Je suis une (plus ou moins) jeune femme, je fais partie de la communauté LGBTQIA+ et je n’ai été choquée ni par le sketche de Claude-Inga Barbey, ni par la lettre de lecteur publiée dans La Liberté. Clairement inadaptée à l’époque, ni fine, ni drôle, ni intelligente, cette dernière aurait mérité une réaction proportionnée sous forme de réponse écrite et publiée par le même canal. C’est ainsi que le débat démocratique devrait s’exprimer. C'est ainsi que l'on a une chance de convaincre et de gagner l'adhésion de ceux que l'on considère comme des ennemis.
Ce qui me choque, en revanche, c’est le basculement de mouvements nécessaires et productifs, dont on se réjouissait de l’existence hier, dans la radicalisation la plus sommaire. Celle qui fait qu’aujourd’hui, on ne sait plus trop bien de quel côté est la victime.
Je suis effarée de voir ces groupements censés prôner l’ouverture d’esprit et l’acceptation de l’autre s’éloigner à ce point de leur mission première. Les gens qui sont allés taguer les voitures de la rédaction fribourgeoise, qui pénètrent de force dans les locaux d’organes de presse, ou qui ont multiplié les menaces de mort contre une humoriste ne se rendent-ils pas compte qu’ils utilisent des méthodes dignes de l’inquisition, qui sont une insulte à l’essence même de l’origine de leur création? Au bien-fondé de leur existence?
Que valent les excuses que ces groupements parviennent toujours à obtenir, lorsqu’elles sont formulées sous la menace et dans la peur? Est-ce vraiment le genre de changement structurel que l’on désire? Passer d’un extrême à l’autre? Les sensibilités individuelles donnant le cap de ce qui est tolérable ou pas?

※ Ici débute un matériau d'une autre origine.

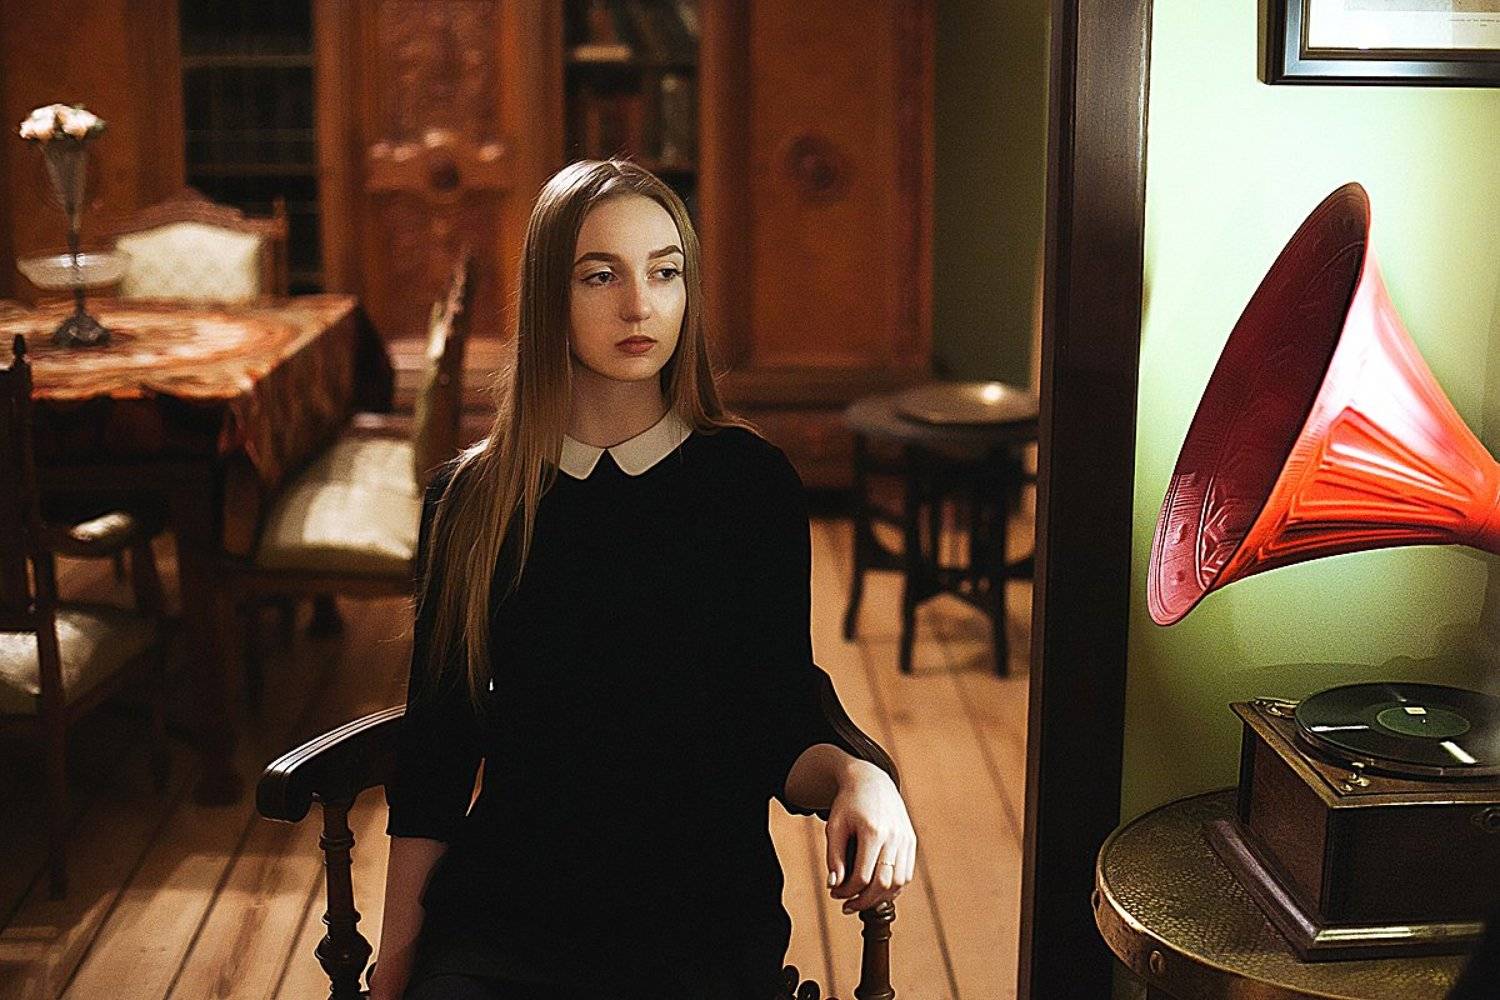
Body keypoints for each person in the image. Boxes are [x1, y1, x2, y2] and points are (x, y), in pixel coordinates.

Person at [367, 159, 917, 1000]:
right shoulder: (471, 500)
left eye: (665, 272)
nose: (640, 305)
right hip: (507, 917)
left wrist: (857, 775)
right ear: (549, 295)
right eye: (601, 276)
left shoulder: (748, 485)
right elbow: (438, 754)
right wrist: (396, 967)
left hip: (700, 921)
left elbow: (776, 716)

L’espoir d’un dialogue apaisé, seul moyen de mieux nous comprendre en tant que société, s’éloigne de plus en plus à cause de ceux-là même qui en ont le plus besoin. Quant aux humoristes, qui vont désormais devoir polisser leur discours afin de prendre en compte les états d’âme des uns et des autres, s’ils sont les baromètres de la liberté d’expression, alors on a du souci à se faire.